According to the Company’s FORM 10-Q for the quarterly period ended April 30, 2006, on June 26, 2003, the plaintiffs announced a proposed settlement with the Company and the other issuer defendants. The proposed settlement provides that the plaintiffs will be guaranteed $1.0 billion dollars in recoveries by the insurers of the Company and other issuer defendants. Accordingly, any direct financial impact of the proposed settlement is expected to be borne by the Company’s insurers in accordance with the proposed settlement. In addition, the Company and the other settling issuer defendants will assign to the plaintiffs certain claims that they may have against the underwriters. If recoveries in excess of $1.0 billion dollars are obtained by the plaintiffs from the underwriters, the Company’s and the other issuer defendants’ monetary obligations to the class plaintiffs will be satisfied. Furthermore, the settlement is subject to a hearing on fairness and approval by the Federal District Court overseeing the IPO Litigation. On February 15, 2005, the Court issued an order preliminarily approving the terms of the proposed settlement. The Court also certified the settlement classes and class representatives for purposes of the proposed settlement only. On April 24, 2006, the Court held a fairness hearing to determine whether the proposed settlement should be approved. Due to the inherent uncertainties of litigation and assignment of claims against the underwriters, and because the settlement has not yet been finally approved by the Federal District Court, the ultimate outcome of the matter cannot be predicted.

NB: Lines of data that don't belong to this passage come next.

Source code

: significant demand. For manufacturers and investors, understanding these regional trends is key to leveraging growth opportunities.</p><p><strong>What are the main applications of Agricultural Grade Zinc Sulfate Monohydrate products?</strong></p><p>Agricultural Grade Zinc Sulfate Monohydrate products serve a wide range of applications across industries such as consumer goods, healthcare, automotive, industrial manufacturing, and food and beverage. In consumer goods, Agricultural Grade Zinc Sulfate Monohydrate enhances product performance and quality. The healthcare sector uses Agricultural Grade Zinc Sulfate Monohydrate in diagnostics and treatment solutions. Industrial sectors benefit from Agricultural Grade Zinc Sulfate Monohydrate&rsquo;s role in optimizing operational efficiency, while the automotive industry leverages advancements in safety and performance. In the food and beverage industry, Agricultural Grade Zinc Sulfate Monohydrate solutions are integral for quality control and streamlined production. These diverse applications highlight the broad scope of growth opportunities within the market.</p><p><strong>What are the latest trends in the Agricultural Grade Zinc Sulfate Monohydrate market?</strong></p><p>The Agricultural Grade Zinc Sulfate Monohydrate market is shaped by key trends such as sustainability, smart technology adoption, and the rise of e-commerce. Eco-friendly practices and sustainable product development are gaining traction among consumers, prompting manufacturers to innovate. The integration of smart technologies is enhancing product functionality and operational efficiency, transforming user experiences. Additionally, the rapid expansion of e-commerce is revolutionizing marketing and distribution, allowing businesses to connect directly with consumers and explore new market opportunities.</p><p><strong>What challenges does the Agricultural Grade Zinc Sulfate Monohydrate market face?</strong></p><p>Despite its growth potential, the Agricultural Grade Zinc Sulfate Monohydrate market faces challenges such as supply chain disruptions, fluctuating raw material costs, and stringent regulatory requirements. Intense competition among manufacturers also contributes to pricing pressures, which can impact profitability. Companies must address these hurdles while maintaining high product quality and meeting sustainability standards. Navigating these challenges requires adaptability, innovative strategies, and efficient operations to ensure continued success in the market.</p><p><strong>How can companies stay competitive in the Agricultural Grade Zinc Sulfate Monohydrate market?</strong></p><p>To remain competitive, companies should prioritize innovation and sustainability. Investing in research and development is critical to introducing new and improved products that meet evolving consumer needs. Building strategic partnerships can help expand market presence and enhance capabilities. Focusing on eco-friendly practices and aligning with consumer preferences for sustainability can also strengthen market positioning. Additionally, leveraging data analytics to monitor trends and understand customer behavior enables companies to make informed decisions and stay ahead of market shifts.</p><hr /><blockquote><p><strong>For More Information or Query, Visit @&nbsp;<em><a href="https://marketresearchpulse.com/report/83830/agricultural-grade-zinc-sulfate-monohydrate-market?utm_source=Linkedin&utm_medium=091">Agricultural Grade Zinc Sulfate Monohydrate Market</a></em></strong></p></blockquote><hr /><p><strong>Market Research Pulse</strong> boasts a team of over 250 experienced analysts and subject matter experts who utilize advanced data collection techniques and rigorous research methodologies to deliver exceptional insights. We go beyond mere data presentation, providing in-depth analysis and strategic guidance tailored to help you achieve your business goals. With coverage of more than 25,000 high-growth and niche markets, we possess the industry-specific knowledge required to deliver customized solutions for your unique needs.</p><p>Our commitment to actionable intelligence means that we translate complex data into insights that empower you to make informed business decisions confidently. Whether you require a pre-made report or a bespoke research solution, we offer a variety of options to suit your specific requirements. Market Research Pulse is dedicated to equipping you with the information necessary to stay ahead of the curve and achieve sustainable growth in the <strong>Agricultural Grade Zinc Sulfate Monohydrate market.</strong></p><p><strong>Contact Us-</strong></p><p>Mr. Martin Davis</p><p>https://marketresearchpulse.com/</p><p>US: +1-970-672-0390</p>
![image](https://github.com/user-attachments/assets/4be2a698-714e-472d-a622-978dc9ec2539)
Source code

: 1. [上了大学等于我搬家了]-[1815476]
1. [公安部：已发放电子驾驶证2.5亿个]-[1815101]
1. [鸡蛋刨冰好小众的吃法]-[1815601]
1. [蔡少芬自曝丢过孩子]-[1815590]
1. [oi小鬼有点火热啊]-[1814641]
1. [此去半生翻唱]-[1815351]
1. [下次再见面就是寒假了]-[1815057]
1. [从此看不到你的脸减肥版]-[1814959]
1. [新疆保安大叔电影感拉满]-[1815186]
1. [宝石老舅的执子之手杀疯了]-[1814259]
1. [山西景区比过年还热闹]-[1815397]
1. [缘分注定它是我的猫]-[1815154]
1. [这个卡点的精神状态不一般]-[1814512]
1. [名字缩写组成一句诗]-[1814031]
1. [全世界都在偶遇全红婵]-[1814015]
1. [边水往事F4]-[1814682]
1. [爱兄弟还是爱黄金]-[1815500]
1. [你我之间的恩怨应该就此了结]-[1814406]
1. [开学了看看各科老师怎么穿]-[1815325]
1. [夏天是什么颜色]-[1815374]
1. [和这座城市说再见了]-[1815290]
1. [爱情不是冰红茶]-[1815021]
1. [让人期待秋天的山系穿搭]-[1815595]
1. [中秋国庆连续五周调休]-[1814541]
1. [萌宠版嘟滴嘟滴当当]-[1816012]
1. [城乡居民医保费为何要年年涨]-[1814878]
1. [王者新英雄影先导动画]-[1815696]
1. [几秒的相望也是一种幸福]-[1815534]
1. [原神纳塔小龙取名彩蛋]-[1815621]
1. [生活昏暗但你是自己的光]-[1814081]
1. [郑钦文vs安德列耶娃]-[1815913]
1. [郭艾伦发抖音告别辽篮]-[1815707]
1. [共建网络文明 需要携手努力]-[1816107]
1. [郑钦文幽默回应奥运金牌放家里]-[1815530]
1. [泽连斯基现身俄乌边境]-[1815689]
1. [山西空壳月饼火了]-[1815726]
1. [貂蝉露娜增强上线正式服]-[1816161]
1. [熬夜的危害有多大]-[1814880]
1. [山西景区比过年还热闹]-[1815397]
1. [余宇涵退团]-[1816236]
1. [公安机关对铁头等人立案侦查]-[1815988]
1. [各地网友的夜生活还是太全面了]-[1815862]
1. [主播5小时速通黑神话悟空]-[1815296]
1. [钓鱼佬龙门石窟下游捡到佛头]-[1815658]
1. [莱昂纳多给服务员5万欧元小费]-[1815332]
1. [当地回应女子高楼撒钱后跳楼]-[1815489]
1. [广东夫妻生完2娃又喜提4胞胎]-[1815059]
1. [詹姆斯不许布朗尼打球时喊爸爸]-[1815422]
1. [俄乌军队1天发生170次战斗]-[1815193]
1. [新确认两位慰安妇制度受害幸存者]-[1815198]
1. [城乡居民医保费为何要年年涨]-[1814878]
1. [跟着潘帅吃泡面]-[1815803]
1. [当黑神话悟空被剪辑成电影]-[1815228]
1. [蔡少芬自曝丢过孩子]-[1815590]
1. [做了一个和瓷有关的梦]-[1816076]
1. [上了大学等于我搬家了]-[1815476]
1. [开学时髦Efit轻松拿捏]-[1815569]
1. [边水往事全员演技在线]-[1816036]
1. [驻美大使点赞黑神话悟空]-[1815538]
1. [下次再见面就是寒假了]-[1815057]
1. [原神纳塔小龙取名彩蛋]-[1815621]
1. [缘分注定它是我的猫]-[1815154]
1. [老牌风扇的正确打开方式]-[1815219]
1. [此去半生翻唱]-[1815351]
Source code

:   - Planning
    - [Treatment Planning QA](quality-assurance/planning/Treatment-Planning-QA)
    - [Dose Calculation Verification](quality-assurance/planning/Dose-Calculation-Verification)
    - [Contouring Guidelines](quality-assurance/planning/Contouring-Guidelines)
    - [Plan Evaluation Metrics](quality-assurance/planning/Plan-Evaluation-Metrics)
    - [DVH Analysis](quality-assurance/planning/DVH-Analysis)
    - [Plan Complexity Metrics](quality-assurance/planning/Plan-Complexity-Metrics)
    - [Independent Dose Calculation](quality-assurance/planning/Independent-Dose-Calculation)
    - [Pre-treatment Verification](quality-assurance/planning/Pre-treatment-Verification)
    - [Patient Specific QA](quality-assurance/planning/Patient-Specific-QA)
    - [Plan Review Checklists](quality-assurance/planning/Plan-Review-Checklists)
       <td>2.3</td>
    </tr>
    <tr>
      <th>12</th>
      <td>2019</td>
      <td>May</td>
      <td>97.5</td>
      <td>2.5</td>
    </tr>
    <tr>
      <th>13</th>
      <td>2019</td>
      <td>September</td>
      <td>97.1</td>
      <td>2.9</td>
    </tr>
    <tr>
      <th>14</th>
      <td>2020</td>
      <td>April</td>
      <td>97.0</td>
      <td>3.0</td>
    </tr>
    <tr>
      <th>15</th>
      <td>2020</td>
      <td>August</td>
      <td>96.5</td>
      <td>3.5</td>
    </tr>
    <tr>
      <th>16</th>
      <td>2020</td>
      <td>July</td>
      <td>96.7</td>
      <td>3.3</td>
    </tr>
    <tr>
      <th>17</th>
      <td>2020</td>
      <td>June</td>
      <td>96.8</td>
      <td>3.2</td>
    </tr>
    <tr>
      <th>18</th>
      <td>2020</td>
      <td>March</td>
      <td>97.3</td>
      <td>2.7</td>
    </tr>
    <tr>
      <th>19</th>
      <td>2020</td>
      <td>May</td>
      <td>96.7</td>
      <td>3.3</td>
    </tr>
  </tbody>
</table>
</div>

As disclosed by the same SEC filing, on June 12, 2001, a securities class action lawsuit in which the Company and certain of its officers and directors are named as defendants was filed in the United States District Court for the Southern District of New York. More than 150 issuers have been named in similar lawsuits. In July 2002, an omnibus motion to dismiss all complaints against issuers and individual defendants affiliated with issuers (including the TiVo defendants) was filed by the entire group of issuer defendants in these similar actions. On October 8, 2002, TiVo’s officers were dismissed as defendants in the lawsuit. On February 19, 2003, the court in this action issued its decision on defendants’ omnibus motion to dismiss. This decision dismissed the Section 10(b) claim as to TiVo but denied the motion to dismiss the Section 11 claim as to TiVo and virtually all of the other issuer-defendants.
The complaint charges defendants with violation of Sections 10(b) and 20(a) of the Securities Exchange Act of 1934, and Rule 10b-5 promulgated thereunder, for issuing a Registration Statement and Prospectus (the "Prospectus") that contained material misrepresentations and/or omissions. The Prospectus was issued in connection with the TiVo IPO. The complaint alleges that the Prospectus was false and misleading because it failed to disclose (i) the Underwriter Defendants agreement with certain investors to provide them with significant amounts of restricted TiVo shares in the IPO in exchange for exorbitant and undisclosed commissions; and (ii) the agreement between the Underwriter Defendants and certain of its customers whereby the Underwriter Defendants would allocate shares in the IPO to those customers in exchange for the customers' agreement to purchase TiVo shares in the after-market at pre-determined prices.